Not to diminish the slightly creepy nature of it, but hey, the publisher's reps who troop in here when it's text selection time aren't really my best friends. Nor are the staff at Best Buy, or Sears, or the Honda dealership.
These guys have taken it to the next level. It's just that the next level is, well, creepy.
You might find Robert Cialdini's book, "Influence: The Psychology of Persuasion" interesting as several of these techniques are performed in the PLOS article you reference. I wrote a parody of sitting adjacent to a sales rep (in a completely different field) employing these techniques on a customer. It's very creepy when combined with a CRM (customer relationship management) system like Act, SalesForce.com or Siebel. Yet this practice is common.

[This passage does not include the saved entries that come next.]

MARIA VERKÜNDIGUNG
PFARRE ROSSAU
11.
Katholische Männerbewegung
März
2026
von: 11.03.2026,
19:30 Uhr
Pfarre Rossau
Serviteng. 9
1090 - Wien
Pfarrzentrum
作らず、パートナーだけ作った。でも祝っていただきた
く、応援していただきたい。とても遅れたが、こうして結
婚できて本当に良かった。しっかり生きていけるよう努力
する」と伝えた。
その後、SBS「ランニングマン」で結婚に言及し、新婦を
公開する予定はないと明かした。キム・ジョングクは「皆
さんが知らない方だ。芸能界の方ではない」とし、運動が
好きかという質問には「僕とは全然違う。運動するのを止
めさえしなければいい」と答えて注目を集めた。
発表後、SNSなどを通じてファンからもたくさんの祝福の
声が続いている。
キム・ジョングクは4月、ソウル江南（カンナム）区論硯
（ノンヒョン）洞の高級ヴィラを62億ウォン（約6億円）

The difference is that if you walk into Best Buy determined to get a 12" television, you know ahead of time that they are going to try to sell you a bigger one. You're prepared and everything is right out in the open.

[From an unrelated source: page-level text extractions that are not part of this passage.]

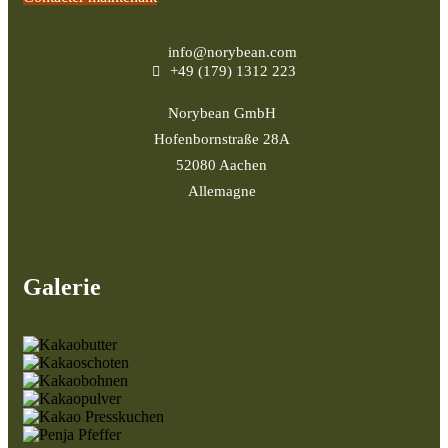
info@norybean.com
+49 (179) 1312 223
Norybean GmbH
Hofenbornstraße 28A
52080 Aachen
Allemagne
Galerie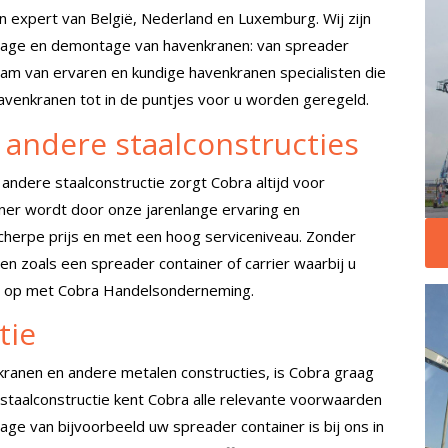
expert van België, Nederland en Luxemburg. Wij zijn
tage en demontage van havenkranen: van spreader
team van ervaren en kundige havenkranen specialisten die
 havenkranen tot in de puntjes voor u worden geregeld.
 andere staalconstructies
 andere staalconstructie zorgt Cobra altijd voor
ainer wordt door onze jarenlange ervaring en
 scherpe prijs en met een hoog serviceniveau. Zonder
en zoals een spreader container of carrier waarbij u
t
op met Cobra Handelsonderneming.
tie
kranen en andere metalen constructies, is Cobra graag
staalconstructie kent Cobra alle relevante voorwaarden
ge van bijvoorbeeld uw spreader container is bij ons in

the other thing is this: in the article, the authors point out that doctors generally think they can outsmart the drug reps. That may be true in general, but what they don't realize is that the drug reps have entire teams of people who spend their entire careers figuring out how to manipulate doctors, while doctors only spend a few minutes on the problem of how to resist the influences. It is inherently asymmetrical.
The salesmen at Best Buy and Honda also don't (directly) influence the health of their customers.
To me this is more akin to (although more serious than) a representative from a large food manufacturer lobbying grocery stores to replace an item on the shelf. There is a chance that the replacement item is superior, but there's also a chance that it's not. Either way, making the change is going to effect a large number of people, and therefore should only be done without coercion.
followed by
So, the doctors also know there's going to be an attempt at an upsell.
And Best Buy doesn't pour millions into marketing and psychology, then filter that into training for their reps?
Don't get me wrong: I find it more than a bit appalling, too. But it's like I said initially: The drug reps have just taken it to the next level.